We are a searching people. Attracted to the mystery of the rare, we dig ever deeper into the earth to bring forth treasures that sparkle and shine. We hold in high esteem inventors and thinkers who dazzle with their ingenuity and creative ideas. What we cannot have or cannot be, influences how we feel about ourselves and perhaps it’s why we rejoice in times our thoughts and actions connect in a special way. Thomas Edison said it was ‘one of the three great essentials to achieve anything.’ Emerson, that it is ‘genius dressed in working clothes,’ and Goethe described it as the ‘genius of humanity.’ It’s what we are often convinced we have so much of and others don’t—common sense.
I thought I had a clear concept of it, but two of the three quotes include the word, ‘genius.’ If that’s true, could it explain why it’s so uncommon and why we don’t have quite as much as we lead ourselves to believe? Maybe, the answer is in the definition. Before reading on, take a few moments to joint down your thoughts…
Well, what did you come up? Maybe, some of these ring true for you. Common sense is the understanding required to use sound judgement. The sensible, practical sense necessary to make good decisions, or an internal sense, regarded as the common bond or center of the five senses. It was this last one that got me thinking. What do sight, smell, taste, touch, and hearing share in common?
Stumped, and lost between somewhere, nowhere, and elsewhere, my dog, taking a break between naps, wandered over and rested her head on my knee. She sat and listened as I pounded out my thoughts. Our senses are like siblings who love each other. They support each other and when one is weak or disabled, another becomes stronger to compensate for the loss. One quarter of the human brain is used for visual processing; far more than any other sense, but the wrongly convicted on eyewitness testimony, demonstrates we cannot trust what we see. So, what can we trust?
In the dog world, their vision is not as good as ours, except in low light where it’s better. Their sense of smell is anywhere from 1,000 to 10,000,000 times more sensitive (depending on the breed), and they can hear at 4 times the distance with a wider frequency range. They know long before we do that someone is coming home, can detect serious illnesses in us, and understand all our emotions. Beyond the impressive numbers is an awareness not clouded by their senses.

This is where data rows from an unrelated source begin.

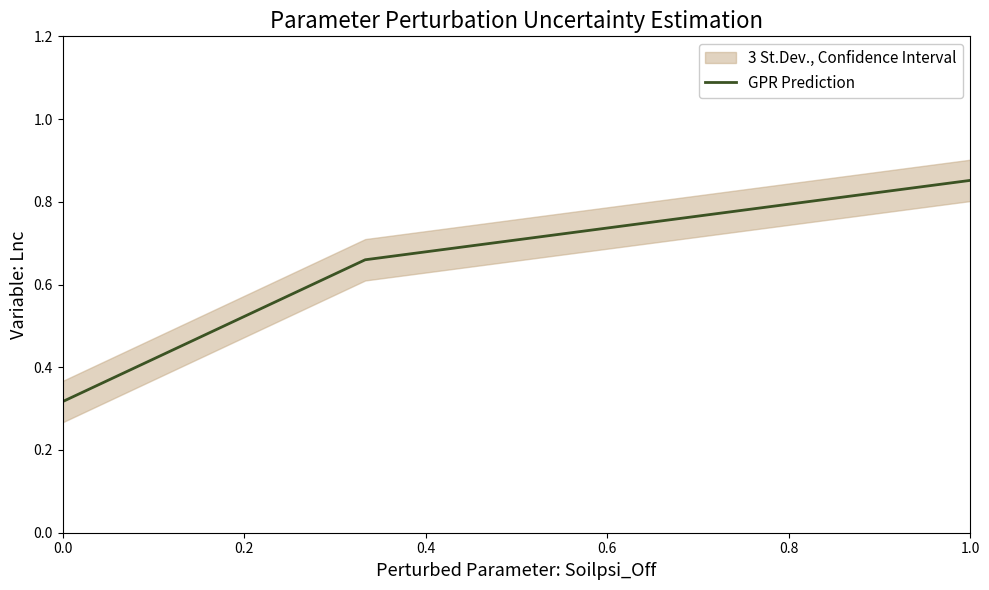

What is the smallest value displayed?

0.3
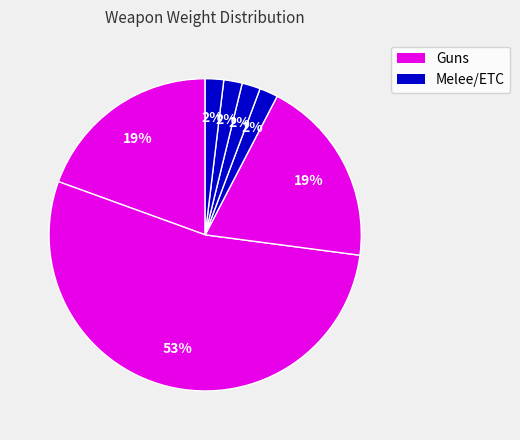

How many slices are in this pie chart?

7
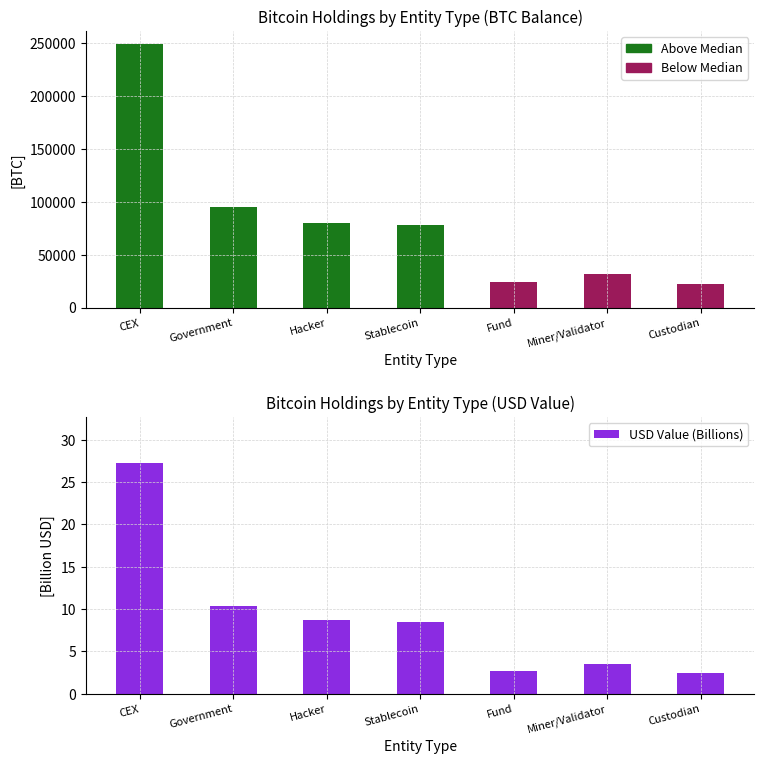

What is the difference between the values at Miner/Validator and Hacker?

5.3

Perhaps the answer is in what we call a sixth sense; an intuition fed by the senses, but acting independently. We can’t explain it, but something feels different when it occurs. We see clearly, speak with wisdom, and feel a certainty beyond conscious thought. It’s a glorious feeling and we glow when someone tells us we have it. So, why is it so fleeting, and is it the answer to what we perceive as common sense? There has to be more.

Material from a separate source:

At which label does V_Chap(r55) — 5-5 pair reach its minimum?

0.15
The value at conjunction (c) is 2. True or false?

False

Before we are human beings, we are spiritual beings. Like our senses, we compensate for losses. When we have trouble trusting, faith provides a lift. When love is missing, hope strengthens our resolve. When we disable our human senses, we are in touch with what we share in common as a people—a journey…a home to return to…love beyond our wildest imagination—a gem deep within our core—a spiritual common sense. A veil is lifted and the clouds clear; we hear a voice inside; taste the presence of perfect love, and touch the divine.
The dog is sleeping again. I know when she wakes, her tail will wag. She will be pleased to see me, and not because her senses tell her too. She doesn’t think about what is sensible, practical, or looking for a common value between what her nose smells and ears hear. There is no sound judgement, because she doesn’t judge at all.
Perhaps, that is our answer. On our journey, as we decide which direction to take, we will see a sign pointing to the somewhere between nonsense and common sense, where a gift is waiting—an uncommon sense—the pure genius of love.